On ${\ell }_1$-preduals distant by 1

For every predual $X$ of ${\ell }_1$ such that the standard basis in ${\ell }_1$ is weak${}^{\ast }$ convergent, we give explicit models of all Banach spaces $Y$ for which the Banach-Mazur distance $d(X,Y)=1$. As a by-product of our considerations, we obtain some new results in metric fixed point theory.
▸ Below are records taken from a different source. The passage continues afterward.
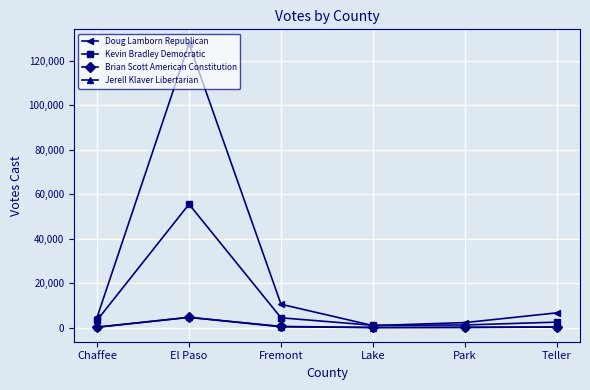

The Doug Lamborn Republican series shows 10525 at Fremont. True or false?

True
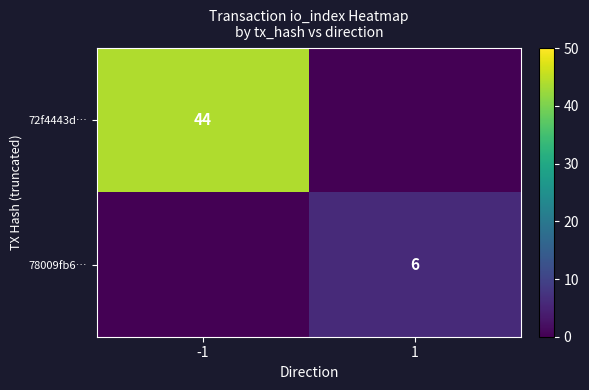

Between 1 and -1, which is larger?

-1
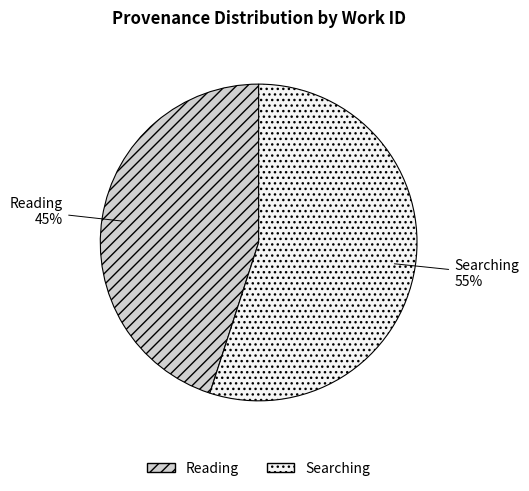

To the nearest percent, what is the combined percentage of Searching and Reading?

100%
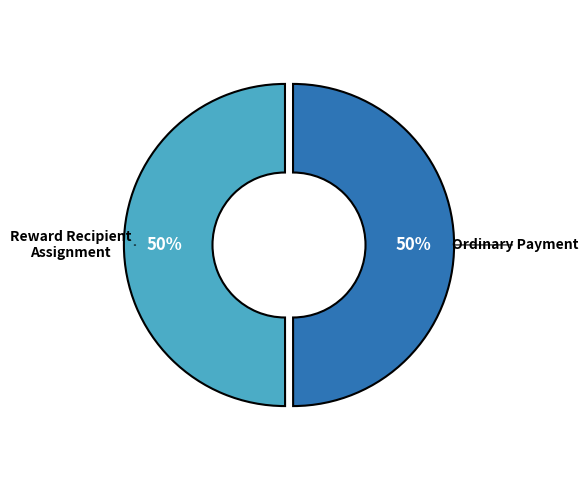

To the nearest percent, what is the average slice percentage?

50%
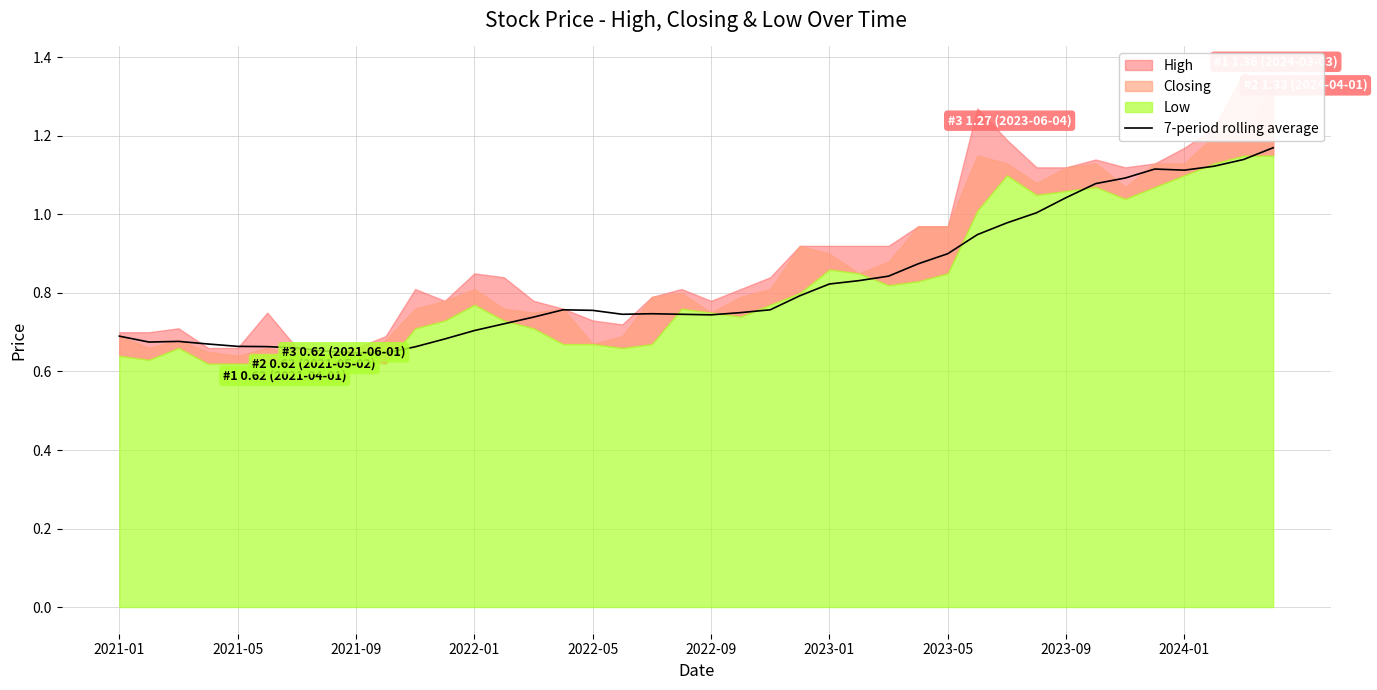

True or false: 7-period rolling average has a value of 0.7 at 2021-01.

True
First, we show that the space ${\ell }_1$, with a predual $X$ as above, has the stable weak${}^{\ast }$ fixed point property if and only if it has almost stable weak${}^{\ast }$ fixed point property, i.e. the dual $Y^{\ast }$ of every Banach space $Y$ has the weak${}^{\ast }$ fixed point property (briefly, $\sigma (Y^{\ast },Y)$-FPP) whenever $d(X,Y)=1$. Then, we construct a predual $X$ of ${\ell }_1$ for which ${\ell }_1$ lacks the stable $\sigma ({\ell }_1,X)$-FPP but it has almost stable $\sigma ({\ell }_1,X)$-FPP, which in turn is a strictly stronger property than the $\sigma ({\ell }_1,X)$-FPP. Finally, in the general setting of preduals of ${\ell }_1$, we give a sufficient condition for almost stable weak${}^{\ast }$ fixed point property in ${\ell }_1$ and we prove that for a wide class of spaces this condition is also necessary.